Your goal |
Copy out each line of the listing that has the word "Left" in it.

Entries supplied |

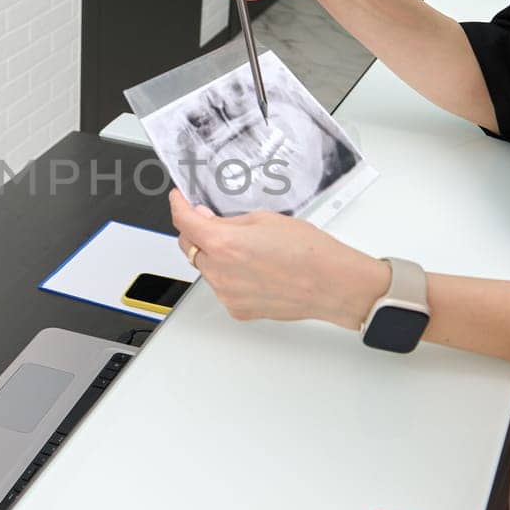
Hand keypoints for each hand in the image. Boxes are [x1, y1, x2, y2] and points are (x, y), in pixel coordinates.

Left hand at [169, 189, 386, 325]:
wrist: (331, 283)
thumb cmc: (308, 251)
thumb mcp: (265, 219)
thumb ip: (229, 222)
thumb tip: (208, 220)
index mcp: (224, 244)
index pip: (184, 222)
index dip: (178, 206)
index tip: (178, 200)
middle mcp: (220, 272)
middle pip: (189, 247)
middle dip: (197, 232)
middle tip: (213, 221)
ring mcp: (227, 294)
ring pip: (205, 268)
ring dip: (214, 255)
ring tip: (248, 250)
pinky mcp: (237, 309)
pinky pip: (222, 287)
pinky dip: (229, 276)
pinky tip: (254, 269)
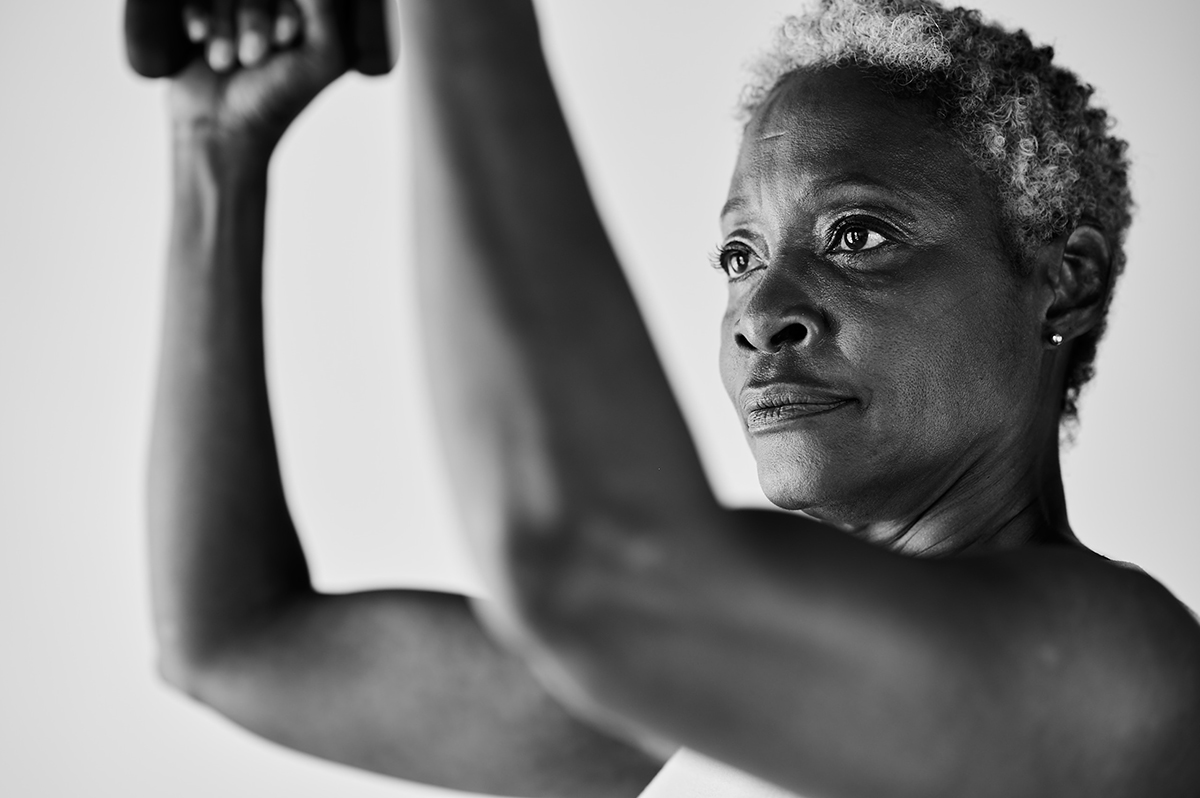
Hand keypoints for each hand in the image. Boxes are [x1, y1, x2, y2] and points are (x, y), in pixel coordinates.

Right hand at [170, 0, 345, 150]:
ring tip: (225, 62)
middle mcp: (273, 9)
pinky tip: (200, 39)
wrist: (222, 130)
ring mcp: (235, 11)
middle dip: (253, 21)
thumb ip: (328, 10)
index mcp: (307, 17)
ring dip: (224, 26)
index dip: (285, 12)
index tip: (284, 40)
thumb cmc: (277, 101)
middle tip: (252, 59)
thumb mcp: (322, 58)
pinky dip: (199, 14)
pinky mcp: (203, 15)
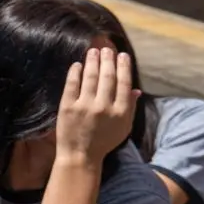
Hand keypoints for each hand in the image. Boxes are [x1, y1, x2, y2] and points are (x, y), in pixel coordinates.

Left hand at [56, 48, 138, 164]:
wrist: (81, 155)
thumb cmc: (104, 141)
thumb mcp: (123, 127)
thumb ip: (129, 107)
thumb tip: (136, 89)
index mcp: (120, 112)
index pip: (123, 83)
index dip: (123, 67)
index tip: (122, 55)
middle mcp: (104, 107)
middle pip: (107, 77)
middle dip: (107, 60)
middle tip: (106, 48)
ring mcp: (85, 106)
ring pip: (90, 78)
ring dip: (92, 62)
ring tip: (93, 51)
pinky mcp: (68, 106)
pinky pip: (72, 84)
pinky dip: (75, 72)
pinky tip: (77, 64)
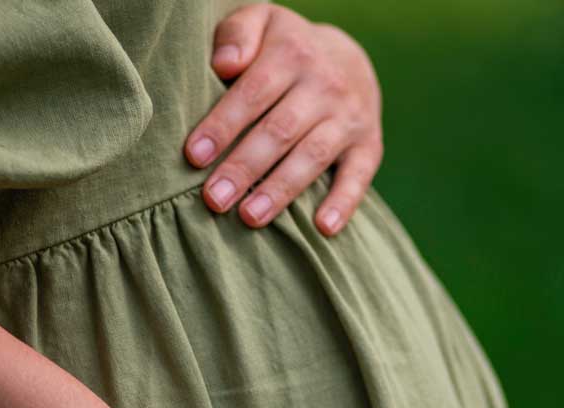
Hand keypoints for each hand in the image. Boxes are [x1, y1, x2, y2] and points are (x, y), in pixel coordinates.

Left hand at [184, 3, 383, 236]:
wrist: (349, 59)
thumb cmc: (285, 49)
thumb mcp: (262, 23)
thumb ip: (237, 33)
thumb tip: (223, 65)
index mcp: (293, 54)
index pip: (253, 93)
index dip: (223, 125)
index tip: (194, 156)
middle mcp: (325, 86)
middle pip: (280, 130)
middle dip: (245, 167)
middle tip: (214, 199)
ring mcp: (350, 118)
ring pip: (313, 156)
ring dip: (281, 189)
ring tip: (249, 217)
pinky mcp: (369, 146)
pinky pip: (358, 176)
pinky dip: (343, 202)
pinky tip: (322, 227)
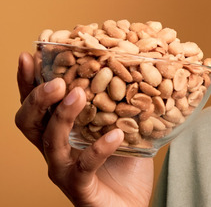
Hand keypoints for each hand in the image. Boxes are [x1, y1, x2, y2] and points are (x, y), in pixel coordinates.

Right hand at [15, 52, 152, 206]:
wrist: (130, 205)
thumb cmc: (125, 165)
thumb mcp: (123, 124)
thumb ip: (125, 99)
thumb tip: (146, 61)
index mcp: (60, 132)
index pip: (36, 104)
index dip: (28, 81)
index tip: (30, 54)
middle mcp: (55, 150)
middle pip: (29, 122)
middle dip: (38, 98)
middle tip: (58, 80)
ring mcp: (64, 170)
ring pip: (51, 142)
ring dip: (63, 116)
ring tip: (79, 93)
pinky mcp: (80, 188)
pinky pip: (84, 167)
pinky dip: (99, 149)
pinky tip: (116, 134)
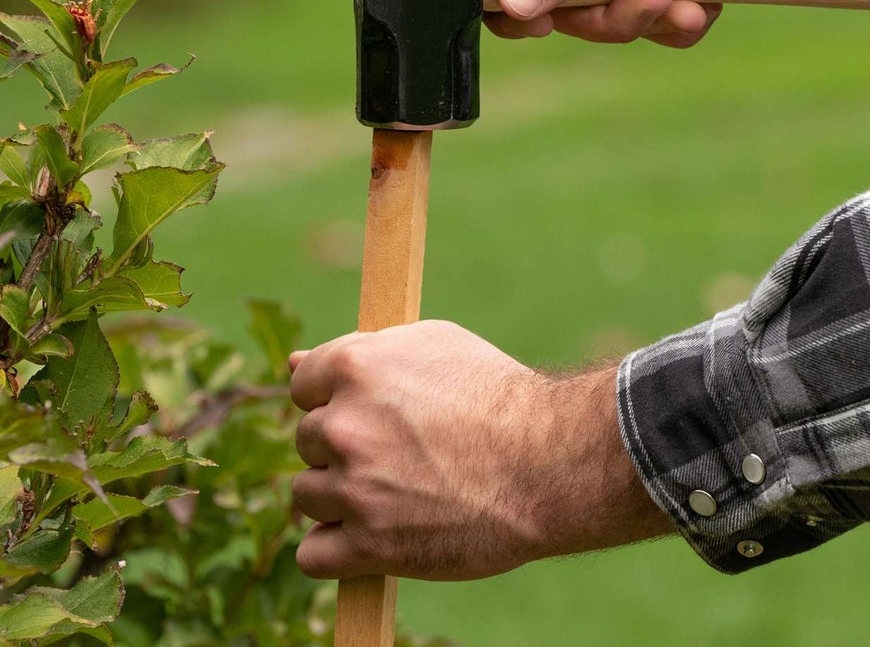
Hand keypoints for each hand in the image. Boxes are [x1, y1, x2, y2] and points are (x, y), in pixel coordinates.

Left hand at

Result for this exercise |
Left hand at [169, 189, 386, 325]:
Left hand at [56, 48, 138, 164]:
Left hand at [184, 3, 383, 236]:
Left hand at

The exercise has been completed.